* EXERCISES TO COMPLETE:
- a) Copy the passage on hybrid LSTM forecasting models, everything from "Regarding the Caracas" down to "model in Toronto.", substituting "Montreal" for "Toronto".
- b) Answer these questions from the passage on hybrid LSTM forecasting models:
(i) Which hybrid model is best in Saudi locations according to all evaluation metrics?
(ii) Over what range does CEEMDAN-LSTM improve on the LSTM model in Caracas?
(iii) In which cited reference did VMD outperform EMD?

--- START OF EXCERPTED TEXT ---

From the MAE, RMSE, and MAPE results in this section, it is concluded that using a hybrid model of LSTM and a decomposition method always achieves better results than using the LSTM model alone. In Saudi locations, the best hybrid model is VMD-LSTM according to all evaluation metrics, with the improvement percentage ranging from 39% to 47% over the LSTM model. This observation agrees with the performance comparison conducted in [48] between EMD, ensemble EMD, wavelet packet decomposition, and VMD, in which VMD achieved the most accurate and stable performance. Also, in [82], VMD was compared to empirical wavelet transform, complementary ensemble empirical mode decomposition, and ensemble intrinsic time-scale decomposition. VMD outperformed EMD in [83]. In this field, many works show that VMD-based models perform better compared with Wavelet Transform-based and EMD-based models [48,84,85]. The reason behind VMD’s superiority is its ability to decompose nonstationary and nonlinear time series and its robustness in handling data noise.

Regarding the Caracas and Toronto datasets, the best hybrid model is CEEMDAN-LSTM according to all evaluation metrics, with the improvement percentage ranging from 50% to 63% over the LSTM model in Caracas and from 39% to 42% over the LSTM model in Toronto.

--- END OF EXCERPTED TEXT ---
--- START OF INFORMATION GIVEN ---

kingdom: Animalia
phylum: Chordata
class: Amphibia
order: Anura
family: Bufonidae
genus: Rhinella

--- END OF INFORMATION GIVEN ---

* EXPECTED ANSWERS:
- a)
Regarding the Caracas and Montreal datasets, the best hybrid model is CEEMDAN-LSTM according to all evaluation metrics, with the improvement percentage ranging from 50% to 63% over the LSTM model in Caracas and from 39% to 42% over the LSTM model in Montreal.

- b)
(i) VMD-LSTM
(ii) 50% to 63%
(iii) [83]